● 本文:
↓↓↓
「富士山すべり台」を愛しすぎた男…名古屋発「公園遊具」の不思議な世界
「富士山を撮影するのにもっとも適した季節は、真夏です。太陽の位置が高く、お昼は太陽が真上にくる。撮影すると、画像の発色がとてもきれいなんです」
そう語るのは愛知県津島市に住む牛田吉幸(うしだ よしゆき)さん(48歳)。牛田さんは食品製造業に従事しながら、富士山の撮影をライフワークとしています。
富士は日本一の山。富士山を愛し、四季折々の表情を愛でるカメラ趣味人はたくさんいます。しかし! 牛田さんが撮影しているのは、あの世界に誇る名峰ではありません。彼がレンズを向けているのは、児童公園にそびえたつ、コンクリート製の「富士山すべり台」なのです。
猛暑をものともせず撮影に奔走する、日本でおそらくたったひとりの「富士山すべり台ウオッチャー」。なぜ、そこまで街なかの富士山を愛するのか。その理由を訊ねました。
児童公園の「富士山すべり台」を撮影し続けて18年
――牛田さんが公園遊具である「富士山すべり台」を撮影し始めたのは、おいくつですか?
牛田:30歳です。何の気なしにふと名古屋市内の児童公園に立ち寄ったとき、富士山がそびえているのが、なぜか気になったんです。「これって、どこにでもあるのだろうか?」と。それで、ほかの公園も見てまわると、やはりそこにも富士山がある。しかもどれも微妙に色あいや造形が違っていた。「これは被写体として面白いな」と思い、それ以来18年間、名古屋を中心に、さまざまな街へ富士山を撮りに出かけています。
――すべり台の撮影を18年間も! それはすごいですね。
牛田:私は一度はじめたらやめられないタイプなんです。最初は単なる衝動だったんですけれど、枚数が増えれば増えるほどおもしろくなり、愛着が湧いてきました。
撮影にふさわしいのは猛暑日。理由は「暑すぎて人がいないから」
――撮影にふさわしい日って、あるんですか?
牛田:気温が35度を超える真夏の快晴の日です。理由ですか? 暑すぎて「公園から人がいなくなるから」なんです。遊具なので、なかなか無人状態の写真が撮れない。だから猛暑日はシャッターチャンス。「今日はめちゃめちゃ暑いな。よし、出かけよう!」って、1日20か所くらい、車でまわります。
――今年の東海地方は記録に残る酷暑だったのに……。お身体は大丈夫ですか?
牛田:もう汗だくです。さすがに水分をたくさん摂らないと身体がもちません。なので車に水をたくさん積んで。
実際にすべってみないと富士山の質感はわからない
――富士山すべり台は、やっぱりすべってみるんですか?
↑↑↑
● 記録一覧:
↓↓↓
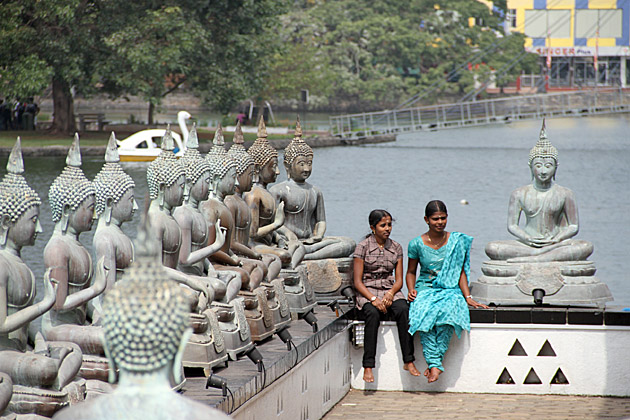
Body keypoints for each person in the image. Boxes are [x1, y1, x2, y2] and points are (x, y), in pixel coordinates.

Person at [407, 200, 487, 383]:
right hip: (425, 287)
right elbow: (411, 272)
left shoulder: (455, 241)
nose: (440, 222)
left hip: (450, 288)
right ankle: (434, 364)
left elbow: (459, 273)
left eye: (443, 218)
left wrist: (468, 297)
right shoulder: (416, 244)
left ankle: (435, 363)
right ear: (426, 219)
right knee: (422, 313)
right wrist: (411, 290)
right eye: (435, 219)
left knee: (451, 310)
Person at [353, 209, 420, 383]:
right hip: (367, 290)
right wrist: (373, 299)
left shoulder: (396, 247)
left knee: (404, 309)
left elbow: (399, 280)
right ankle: (368, 365)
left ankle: (409, 360)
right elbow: (357, 281)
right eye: (383, 225)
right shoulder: (363, 247)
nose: (387, 228)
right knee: (372, 314)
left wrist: (391, 294)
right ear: (373, 227)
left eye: (389, 224)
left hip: (390, 289)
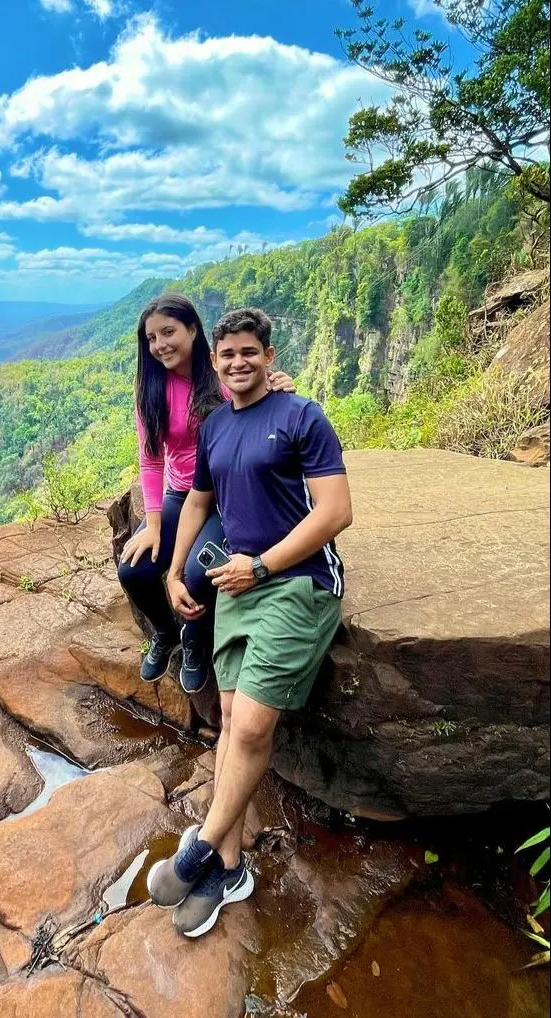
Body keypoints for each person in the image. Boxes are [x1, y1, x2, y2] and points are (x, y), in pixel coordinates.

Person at [146, 306, 352, 938]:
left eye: (249, 352)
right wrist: (174, 572)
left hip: (297, 583)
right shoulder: (215, 427)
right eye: (228, 354)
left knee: (255, 724)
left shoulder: (301, 416)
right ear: (215, 362)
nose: (238, 362)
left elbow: (336, 512)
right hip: (238, 585)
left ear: (269, 356)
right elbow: (198, 501)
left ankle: (199, 851)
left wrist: (261, 566)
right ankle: (231, 868)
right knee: (232, 718)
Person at [117, 293, 295, 694]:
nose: (160, 344)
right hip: (183, 493)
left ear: (193, 330)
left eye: (168, 332)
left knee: (201, 573)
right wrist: (153, 525)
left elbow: (258, 400)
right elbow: (150, 461)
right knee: (134, 569)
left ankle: (195, 641)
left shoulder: (220, 375)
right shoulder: (151, 389)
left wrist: (280, 384)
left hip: (228, 495)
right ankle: (166, 633)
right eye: (151, 338)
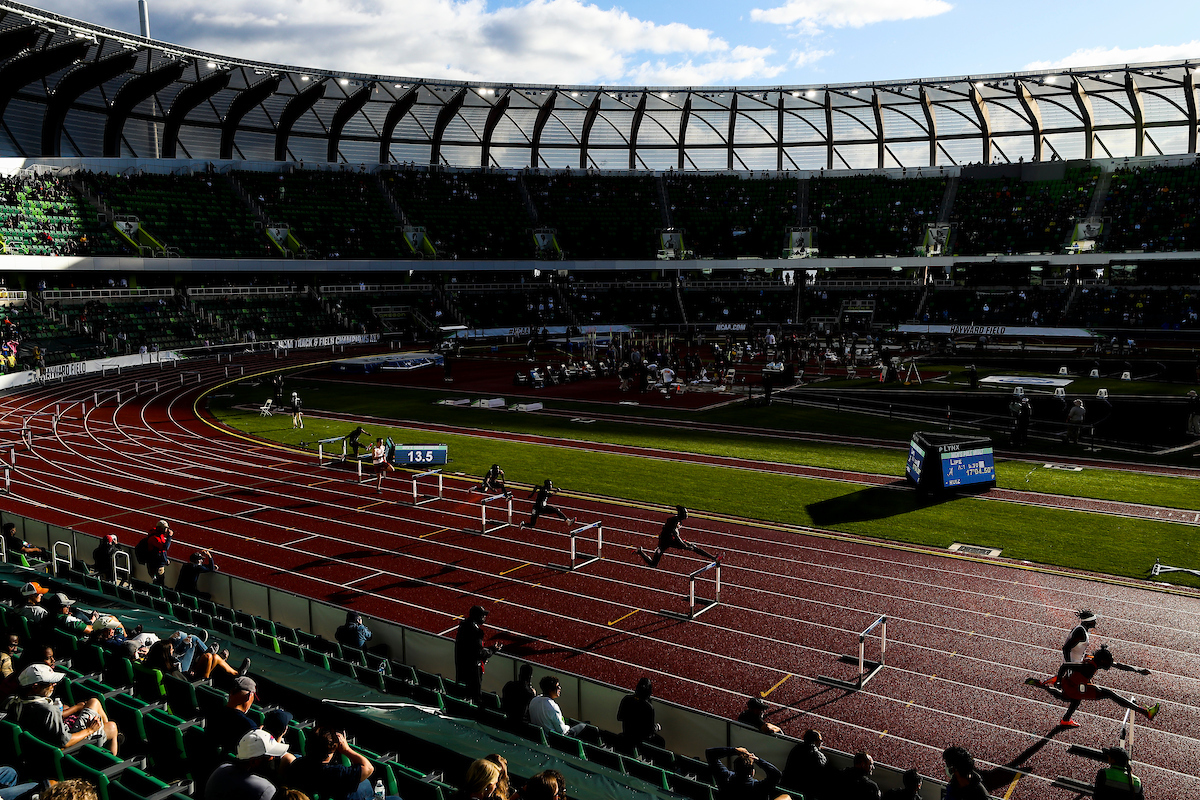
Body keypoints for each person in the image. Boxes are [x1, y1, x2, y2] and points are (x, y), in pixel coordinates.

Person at [1025, 645, 1158, 728]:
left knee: (1070, 698)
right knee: (1109, 694)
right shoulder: (1088, 666)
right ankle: (1144, 712)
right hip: (1074, 686)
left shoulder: (1093, 659)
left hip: (1073, 683)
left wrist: (1138, 670)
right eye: (1108, 662)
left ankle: (1062, 715)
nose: (1109, 664)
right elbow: (1065, 666)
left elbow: (1118, 665)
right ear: (1101, 661)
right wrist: (1058, 681)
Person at [6, 663, 119, 754]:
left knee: (94, 702)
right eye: (50, 683)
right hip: (64, 750)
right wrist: (89, 730)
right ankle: (112, 763)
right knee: (112, 727)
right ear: (35, 687)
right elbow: (65, 742)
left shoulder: (13, 702)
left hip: (38, 746)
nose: (54, 684)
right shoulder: (48, 710)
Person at [284, 723, 375, 800]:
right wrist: (346, 749)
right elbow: (368, 768)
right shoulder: (336, 773)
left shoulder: (297, 765)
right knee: (363, 784)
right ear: (331, 751)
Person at [205, 728, 289, 800]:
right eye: (271, 756)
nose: (274, 758)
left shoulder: (221, 770)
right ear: (253, 761)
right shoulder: (265, 790)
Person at [636, 506, 717, 567]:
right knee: (653, 564)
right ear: (681, 514)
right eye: (685, 513)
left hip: (672, 539)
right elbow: (677, 538)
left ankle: (713, 558)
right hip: (664, 542)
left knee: (693, 547)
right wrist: (684, 546)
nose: (687, 515)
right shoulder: (672, 522)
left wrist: (686, 546)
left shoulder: (678, 520)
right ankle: (640, 551)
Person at [1043, 609, 1099, 687]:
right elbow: (1066, 648)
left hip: (1077, 662)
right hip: (1073, 663)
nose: (1095, 623)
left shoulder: (1082, 630)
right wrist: (1069, 664)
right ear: (1087, 622)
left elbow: (1076, 647)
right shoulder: (1080, 632)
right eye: (1093, 621)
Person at [205, 675, 260, 754]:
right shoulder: (249, 726)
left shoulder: (213, 713)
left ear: (231, 692)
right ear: (250, 696)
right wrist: (258, 733)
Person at [705, 746, 782, 800]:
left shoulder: (725, 778)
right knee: (787, 797)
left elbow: (710, 753)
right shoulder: (758, 788)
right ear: (752, 772)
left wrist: (734, 750)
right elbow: (776, 774)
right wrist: (758, 760)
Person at [455, 606, 497, 703]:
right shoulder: (476, 631)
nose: (484, 618)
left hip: (462, 665)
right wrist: (492, 650)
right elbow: (478, 653)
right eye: (482, 616)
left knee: (464, 692)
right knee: (475, 695)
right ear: (477, 616)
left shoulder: (463, 626)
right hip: (472, 669)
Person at [781, 729, 832, 799]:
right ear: (818, 742)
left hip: (788, 786)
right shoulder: (819, 757)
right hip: (805, 792)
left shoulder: (796, 749)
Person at [617, 677, 664, 748]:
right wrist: (656, 727)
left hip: (627, 734)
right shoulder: (648, 707)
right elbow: (649, 731)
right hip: (640, 740)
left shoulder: (626, 699)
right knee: (661, 741)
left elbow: (619, 717)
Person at [144, 520, 173, 586]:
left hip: (155, 562)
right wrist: (169, 537)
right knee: (159, 581)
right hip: (156, 564)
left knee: (158, 580)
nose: (167, 530)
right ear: (160, 528)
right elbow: (164, 548)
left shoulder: (157, 535)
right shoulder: (155, 538)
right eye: (165, 528)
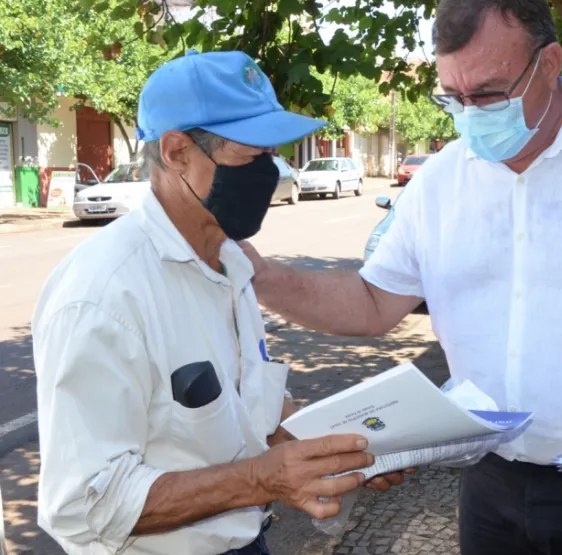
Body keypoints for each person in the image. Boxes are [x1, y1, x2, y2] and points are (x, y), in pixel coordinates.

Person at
↑↑↑
● 指示:
[A] 富士山すべり台の記事によると、牛田さんがすべり台の撮影を始めたのは何歳のときですか。
[B] 富士山すべり台の記事を、最後の一文の続きから書き進めてください。

● 回答:
[A] 30歳のときです。

[B]
牛田:もちろん、すべります。すべり台ですから。すべり心地やコンクリートの質感、傾斜の度合いは身をもって経験しないとわかりません。そのためにも人がいない真夏は観察に最適なんです。もうすぐ50になる男が子どもたちと混ざってすべっていると、やっぱり周囲から怪しまれますので。
富士山すべり台は名古屋が発祥。ひとりの市職員のアイデアから生まれた
――富士山すべり台は、全国どこにでもあるのでしょうか。
牛田:いいえ。名古屋に集中しています。なぜならば、名古屋市役所の、あるひとりの職員さんが図面を書いたからなんです。
――えーっ! 富士山すべり台は名古屋市役所の職員さんがデザインされたのですか。
牛田:そうなんです。名古屋市役所「緑政土木局」の方と知りあう機会があり、それが判明しました。はじまりは昭和40年代。当時は名古屋の人口が急増し、それにともない区画整理事業が行われ、児童公園がたくさん生まれました。そこに設置する遊具のひとつとして、市役所の職員さんが考案したのです。
――すべり台を富士山のかたちにしたのは、子どもたちに「日本一を目指せ」みたいなメッセージがあったのでしょうか。
牛田:う~ん、どうだろう。正式名称は「プレイマウント」といい、図面には特に「富士山のように塗れ」という指定は書かれていませんでした。ただ形状は富士山を意識していたようですね。図面をひいた方はもう退職され、現在はそうとうなご高齢だそうで、「なぜ富士山だったのか」という理由までは、まだわかりません。
――市役所の職員が書いた「プレイマウント」の図面が、いまなお伝承されているということなんですね。
牛田:そうなんです。一枚の図面をもとに、さまざまな造園業者や左官業者があちこちに富士山を造ったのです。名古屋市内で最後に造成されたのが平成11年(1999年)。そして今年の2月、愛知県半田市の雁宿公園に新しい富士山すべり台が誕生しています。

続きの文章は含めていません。